(Stored items)
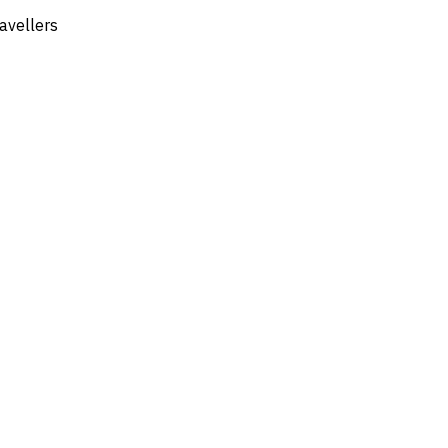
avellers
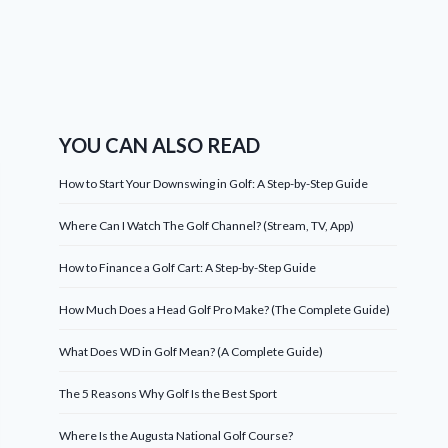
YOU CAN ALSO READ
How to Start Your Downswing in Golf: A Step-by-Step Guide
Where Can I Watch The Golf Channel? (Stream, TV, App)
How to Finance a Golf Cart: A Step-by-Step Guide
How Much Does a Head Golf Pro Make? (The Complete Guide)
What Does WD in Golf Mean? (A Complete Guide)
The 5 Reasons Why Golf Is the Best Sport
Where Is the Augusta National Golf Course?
--
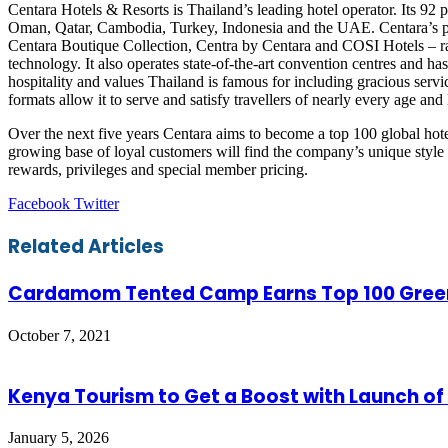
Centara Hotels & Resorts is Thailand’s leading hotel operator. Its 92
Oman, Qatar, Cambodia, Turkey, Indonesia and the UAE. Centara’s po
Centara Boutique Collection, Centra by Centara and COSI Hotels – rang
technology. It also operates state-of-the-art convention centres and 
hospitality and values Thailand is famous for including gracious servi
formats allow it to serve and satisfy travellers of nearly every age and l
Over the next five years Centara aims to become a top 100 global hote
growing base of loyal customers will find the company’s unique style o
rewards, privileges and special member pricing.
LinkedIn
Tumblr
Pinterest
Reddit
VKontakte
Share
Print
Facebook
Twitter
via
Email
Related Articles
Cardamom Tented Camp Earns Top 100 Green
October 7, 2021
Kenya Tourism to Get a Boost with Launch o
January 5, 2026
...
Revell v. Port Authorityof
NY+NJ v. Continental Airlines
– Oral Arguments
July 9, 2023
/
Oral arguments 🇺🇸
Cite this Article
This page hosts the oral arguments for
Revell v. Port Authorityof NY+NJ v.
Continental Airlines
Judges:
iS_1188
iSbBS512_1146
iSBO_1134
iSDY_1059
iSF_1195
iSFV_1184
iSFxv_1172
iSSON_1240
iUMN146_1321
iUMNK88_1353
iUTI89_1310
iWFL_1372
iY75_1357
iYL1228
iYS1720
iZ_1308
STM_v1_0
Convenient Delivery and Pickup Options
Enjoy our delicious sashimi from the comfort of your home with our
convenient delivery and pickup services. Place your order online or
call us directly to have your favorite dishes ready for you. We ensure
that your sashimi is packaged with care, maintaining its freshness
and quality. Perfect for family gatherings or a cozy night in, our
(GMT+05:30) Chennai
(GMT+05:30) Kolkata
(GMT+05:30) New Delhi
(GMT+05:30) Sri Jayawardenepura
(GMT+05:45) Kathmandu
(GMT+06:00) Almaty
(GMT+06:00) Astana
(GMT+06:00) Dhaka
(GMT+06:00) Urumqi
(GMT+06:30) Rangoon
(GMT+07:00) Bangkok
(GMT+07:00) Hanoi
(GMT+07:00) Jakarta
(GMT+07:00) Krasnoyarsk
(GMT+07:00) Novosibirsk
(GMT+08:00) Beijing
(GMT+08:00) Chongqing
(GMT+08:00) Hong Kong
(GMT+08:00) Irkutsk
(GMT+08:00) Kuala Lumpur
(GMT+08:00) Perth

▶ [WHAT THE TASK ASKS]:
The answer must be every line of the records that holds the string "with".

▶ [FINISHED TASK]:
Kenya Tourism to Get a Boost with Launch o
Enjoy our delicious sashimi from the comfort of your home with our
that your sashimi is packaged with care, maintaining its freshness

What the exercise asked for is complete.